Walang dyo/dio, pasaway ka talaga.


----------



## 082486

tsk tsk tsk....hehehe...

I believe those are just expressions.
You can say Gosh, OMG, but I don't know the specific term for pambihira.
ex: Gosh/OMG ako na naman nakita mo.

For walang dyo/dio, I didn't know that expression exist.
I have not used that in my whole life....hehehe....


----------



## Aleja_khate

Thanks . . . . I think your correct . . . Its just an expression . . . Cha - lat . . .


----------



## niernier

In Pinoy slang, walang dyo means *flat chested* (literally "no chest"). Dyo comes from the word dyoga, also a slang word for the female chest.

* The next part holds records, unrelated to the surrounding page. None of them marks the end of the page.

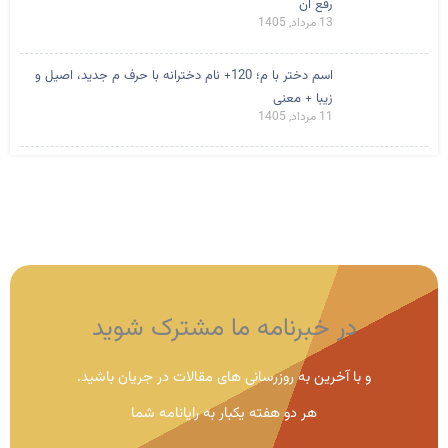
رفع آن
13 مرداد, 1405
اسم دختر با م؛ 120+ نام دخترانه با حرف م جدید، اصیل و
زیبا + معنی
11 مرداد, 1405
در خبرنامه ما مشترک شوید
و با آخرین به روزرسانی های مقالات در جریان باشید.
هر دو هفته یکبار به رایانامه شما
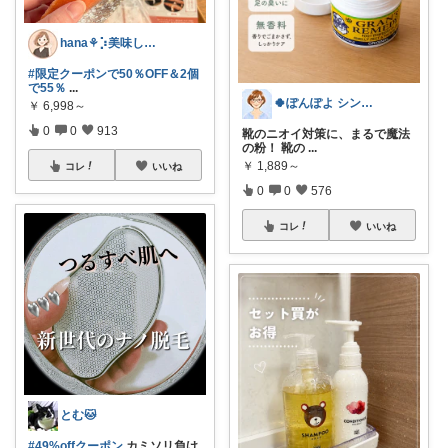
hana‎‎⚘⡱美味しい暮らし🤍𐙚
#限定クーポンで50％OFF＆2個
で55％
...
🍀ぽんぽよ シンプル時短ライフ🍀
￥
6,998～
0
0
913
靴のニオイ対策に、まるで魔法
の粉！ 靴の
...
￥
1,889～
コレ
いいね
0
0
576
コレ
いいね
とむ🐱
#49%offクーポン
​カミソリ負け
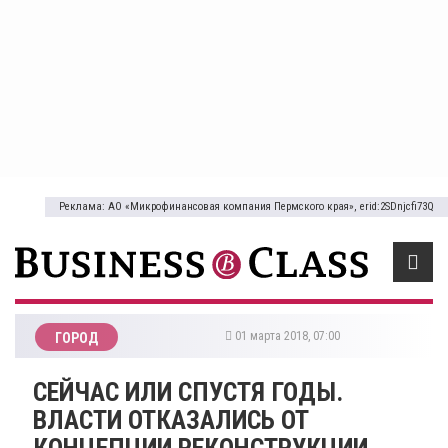
Реклама: АО «Микрофинансовая компания Пермского края», erid:2SDnjcfi73Q
01 марта 2018, 07:00
ГОРОД
СЕЙЧАС ИЛИ СПУСТЯ ГОДЫ.
ВЛАСТИ ОТКАЗАЛИСЬ ОТ
КОНЦЕПЦИИ РЕКОНСТРУКЦИИ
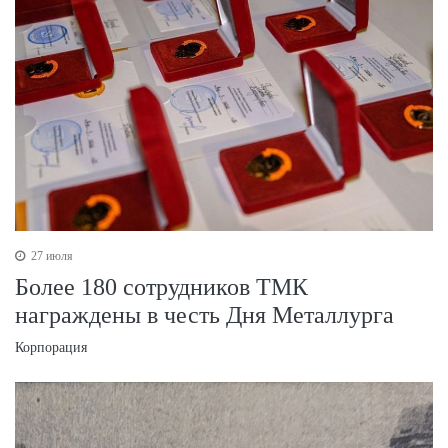
27 июля
Более 180 сотрудников ТМК
награждены в честь Дня Металлурга
Корпорация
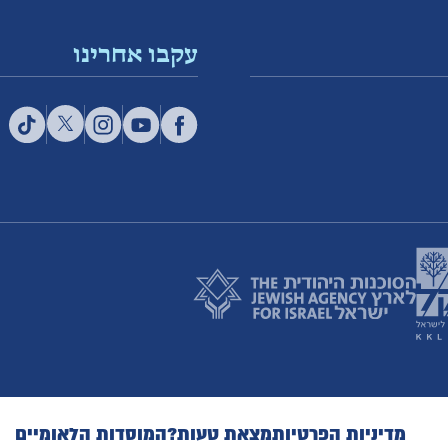
עקבו אחרינו
מדיניות הפרטיות
מצאת טעות?
המוסדות הלאומיים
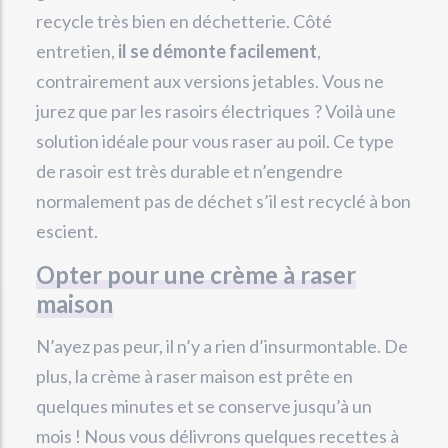
recycle très bien en déchetterie. Côté
entretien,
il se démonte facilement
,
contrairement aux versions jetables. Vous ne
jurez que par les rasoirs électriques ? Voilà une
solution idéale pour vous raser au poil. Ce type
de rasoir est très durable et n’engendre
normalement pas de déchet s’il est recyclé à bon
escient.
Opter pour une crème à raser
maison
N’ayez pas peur, il n’y a rien d’insurmontable. De
plus, la crème à raser maison est prête en
quelques minutes et se conserve jusqu’à un
mois ! Nous vous délivrons quelques recettes à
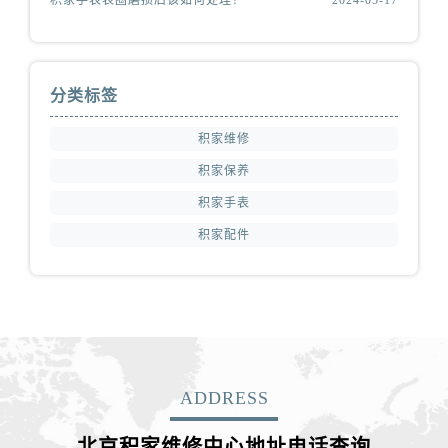
分类标签
积家维修
积家保养
积家手表
积家配件
ADDRESS
北京积家维修中心地址电话查询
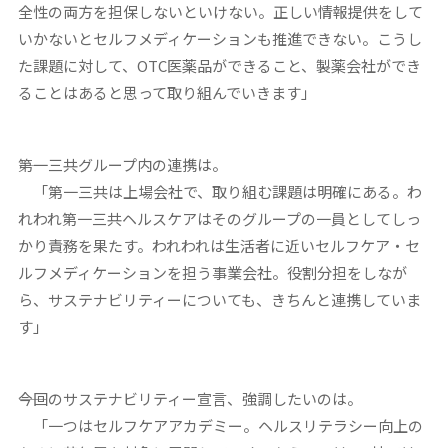
全性の両方を担保しないといけない。正しい情報提供をして
いかないとセルフメディケーションも推進できない。こうし
た課題に対して、OTC医薬品ができること、製薬会社ができ
ることはあると思って取り組んでいきます」
――第一三共グループ内の連携は。
「第一三共は上場会社で、取り組む課題は明確にある。わ
れわれ第一三共ヘルスケアはそのグループの一員としてしっ
かり責務を果たす。われわれは生活者に近いセルフケア・セ
ルフメディケーションを担う事業会社。役割分担をしなが
ら、サステナビリティーについても、きちんと連携していま
す」
――今回のサステナビリティー宣言、強調したいのは。
「一つはセルフケアアカデミー。ヘルスリテラシー向上の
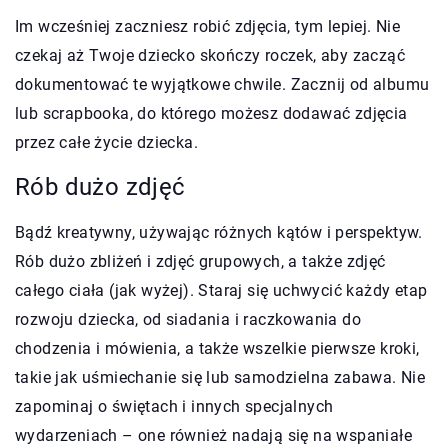
Im wcześniej zaczniesz robić zdjęcia, tym lepiej. Nie
czekaj aż Twoje dziecko skończy roczek, aby zacząć
dokumentować te wyjątkowe chwile. Zacznij od albumu
lub scrapbooka, do którego możesz dodawać zdjęcia
przez całe życie dziecka.
Rób dużo zdjęć
Bądź kreatywny, używając różnych kątów i perspektyw.
Rób dużo zbliżeń i zdjęć grupowych, a także zdjęć
całego ciała (jak wyżej). Staraj się uchwycić każdy etap
rozwoju dziecka, od siadania i raczkowania do
chodzenia i mówienia, a także wszelkie pierwsze kroki,
takie jak uśmiechanie się lub samodzielna zabawa. Nie
zapominaj o świętach i innych specjalnych
wydarzeniach – one również nadają się na wspaniałe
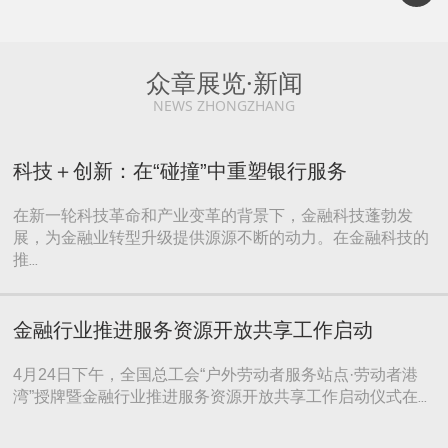
众章展览·新闻
NEWS ZHONGZHANG
科技＋创新：在“碰撞”中重塑银行服务
在新一轮科技革命和产业变革的背景下，金融科技蓬勃发
展，为金融业转型升级提供源源不断的动力。在金融科技的
推
...
金融行业推进服务资源开放共享工作启动
4月24日下午，全国总工会“户外劳动者服务站点·劳动者港
湾”授牌暨金融行业推进服务资源开放共享工作启动仪式在
...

Some Filipinos would say this merely as an expression with no offense intended.


----------



## 082486

niernier said:


> In Pinoy slang, walang dyo means *flat chested* (literally "no chest"). Dyo comes from the word dyoga, also a slang word for the female chest.
> 
> Some Filipinos would say this merely as an expression with no offense intended.


 

Wow, thank you for this information...
It's my first time to encounter "*walang dyo*" in my entire life,
though I'm a Filipino... hehe


----------



## mataripis

an expression of astonishment. pambihira!/walang dyo is an slang form of pambihira naman. literally, pambihira means unusual.  so when you hear pambihira, means it is unusual for me when you act/say/think like that.


----------